TASK INPUT »
-- -- --

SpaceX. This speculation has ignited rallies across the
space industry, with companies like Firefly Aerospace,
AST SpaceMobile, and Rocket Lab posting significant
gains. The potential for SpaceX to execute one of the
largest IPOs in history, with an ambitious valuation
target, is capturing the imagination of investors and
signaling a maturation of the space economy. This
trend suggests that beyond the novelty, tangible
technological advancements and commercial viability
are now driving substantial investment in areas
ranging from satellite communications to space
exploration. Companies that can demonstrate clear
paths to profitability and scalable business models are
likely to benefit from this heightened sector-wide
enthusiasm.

-- -- --

The response should hold exactly the lines starting at the line with "trend suggests that" and ending at the line with "exploration. Companies that", and no other line of the material above.

SOLUTION FOR THIS EXERCISE »
trend suggests that beyond the novelty, tangible
technological advancements and commercial viability
are now driving substantial investment in areas
ranging from satellite communications to space
exploration. Companies that can demonstrate clear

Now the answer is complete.